Lost in the latest egalitarian nonsense about drafting women to serve in the military are two concerns I have about the long-term impact on us as a culture.
Aside from the scientific arguments about weakening our fighting force, valid though they are, and the complete collapse of principles by so many on what used to be the ideological right, two glaring concerns remain with drafting women to serve in the military:
- Our society needs mothers who are not trained killers. Men and women are different, not just anatomically (in spite of the the confusion recently), but in terms of how we are hard-wired within. Women are naturally better at nurturing. Not that men can’t or that some women aren’t. But to use a crude analogy: women are better wired to be teacups. Men are better wired to be chainsaws. Each excels at different things and performs best in different ways. Try sipping tea with a chainsaw and your teeth will pay a high price. Try cutting down a tree with a teacup. You get the idea. It’s a basic analogy that, like all analogies is flawed. But men and women are different, though neither is inferior. Our society needs mothers to nurture future generations without having to cope with flashbacks from the horrors of a war they were forced to fight. Frommys can never be as good as mommies. We need mothers who have not been required to become trained killers to nurture our children because they do it best.
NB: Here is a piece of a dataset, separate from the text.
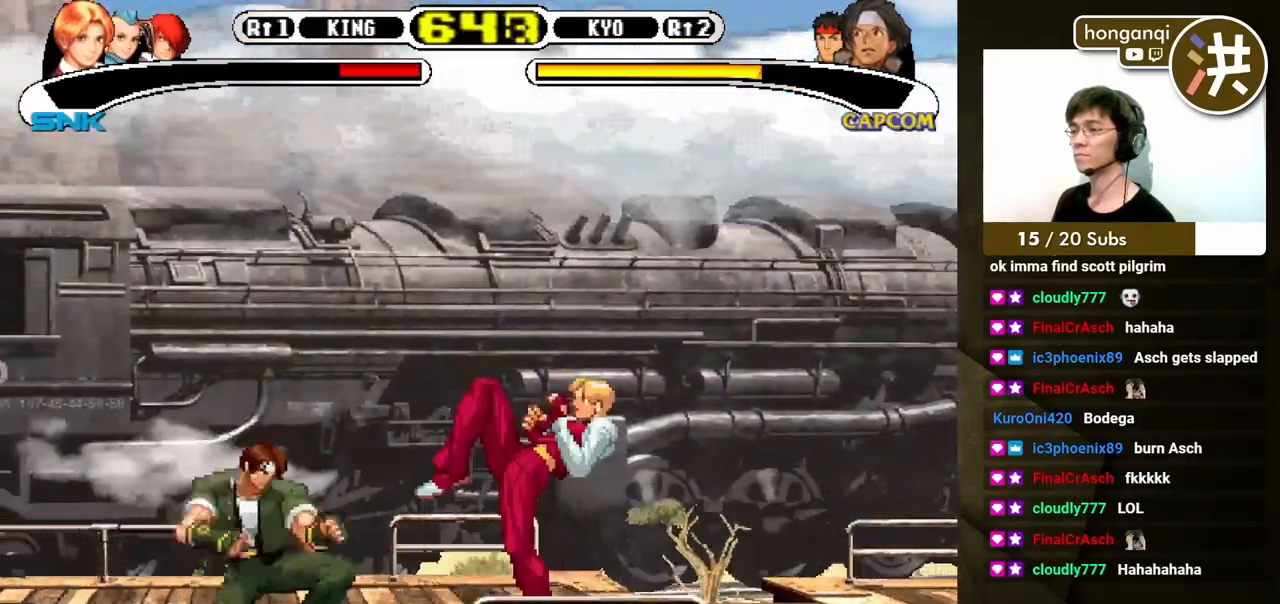
{"buttons": [], "events": []}
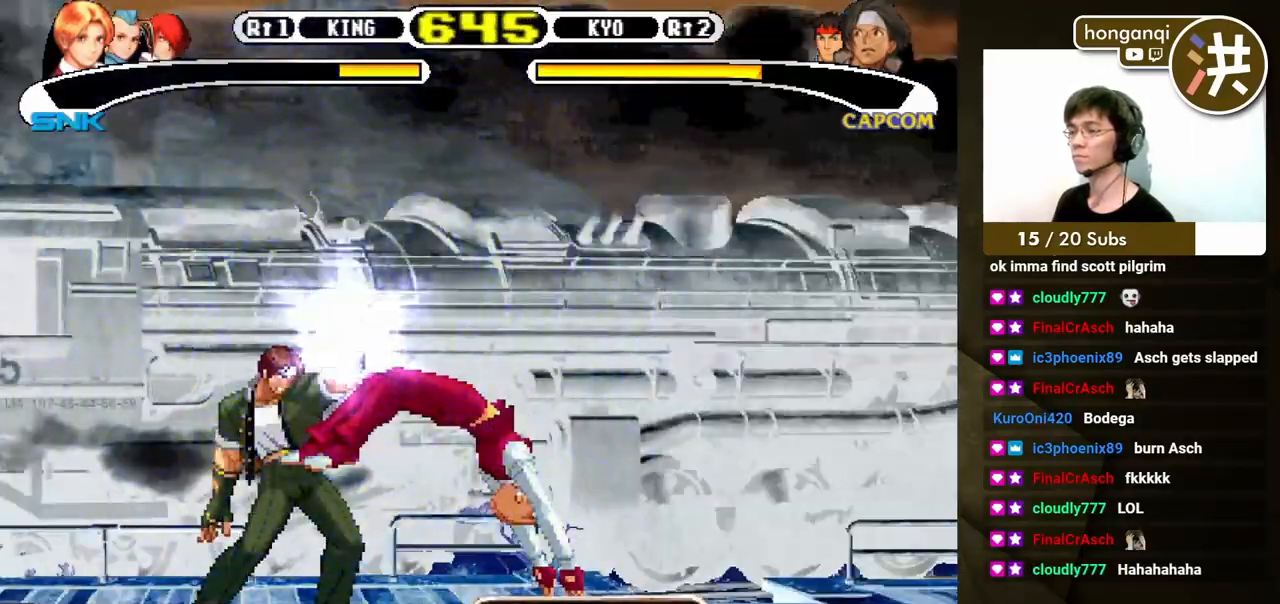
{"buttons": ["DPAD_DOWN", "DPAD_RIGHT"], "events": [[283, "DPAD_DOWN", "down"], [317, "DPAD_RIGHT", "down"]]}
- We need women to make babies. It’s the biology, stupid. We need to reproduce, something we are only barely doing now at replacement levels. If we force our future mothers to serve in the military, many of them will die. Once they die, they cannot have children. That’s how life works. By drafting our daughters, we are necessarily decreasing the number of females who can reproduce. When major wars come—and history assures us they will come—how many will we lose? Unlike men, women can only reproduce so quickly. That’s basic biology. Imagine if women had been drafted during World War II. Instead of nearly 400,000 male casualties, we might well have had 200,000 female casualties. Bye, bye, baby boomers. Combine that with our culture’s increasing disdain for having children over the last 40 years and the rise of the horror of abortion, and we might very well be in an unsustainable place as a culture. As it is, we are nearly there now.
Before we rush into coercing our daughters to become trained killers, maybe we should think through where this madness will leave us—not in the next election cycle, but a generation or two down the road.
Long after the self-serving politicians are gone.